**WHAT IS NEEDED**
Find the lines below that contain the string "ohne". Copy each one.

THE RECORDS START

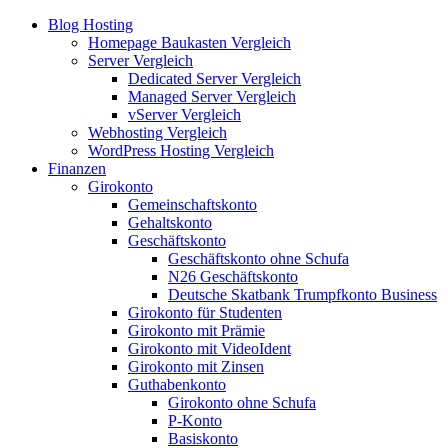
Blog Hosting
Homepage Baukasten Vergleich
Server Vergleich
Dedicated Server Vergleich
Managed Server Vergleich
vServer Vergleich
Webhosting Vergleich
WordPress Hosting Vergleich
Finanzen
Girokonto
Gemeinschaftskonto
Gehaltskonto
Geschäftskonto
Geschäftskonto ohne Schufa
N26 Geschäftskonto
Deutsche Skatbank Trumpfkonto Business
Girokonto für Studenten
Girokonto mit Prämie
Girokonto mit VideoIdent
Girokonto mit Zinsen
Guthabenkonto
Girokonto ohne Schufa
P-Konto
Basiskonto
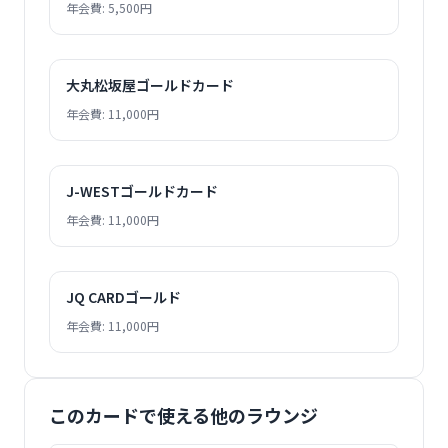
年会費: 5,500円
大丸松坂屋ゴールドカード
年会費: 11,000円
J-WESTゴールドカード
年会費: 11,000円
JQ CARDゴールド
年会費: 11,000円
このカードで使える他のラウンジ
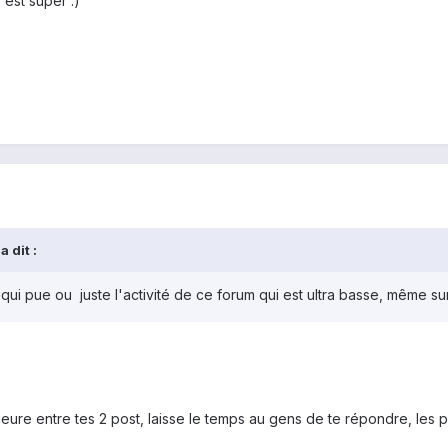
est super :)
 dit :
t qui pue ou juste l'activité de ce forum qui est ultra basse, même 
 heure entre tes 2 post, laisse le temps au gens de te répondre, le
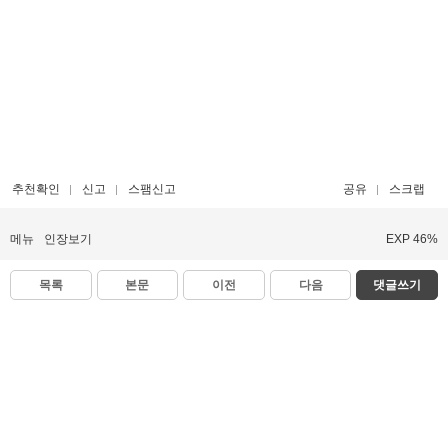
추천확인
신고
스팸신고
공유
스크랩
메뉴
인장보기
EXP 46%
목록
본문
이전
다음
댓글쓰기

THE RECORDS END

**COMPLETED EXERCISE**
Geschäftskonto ohne Schufa
Girokonto ohne Schufa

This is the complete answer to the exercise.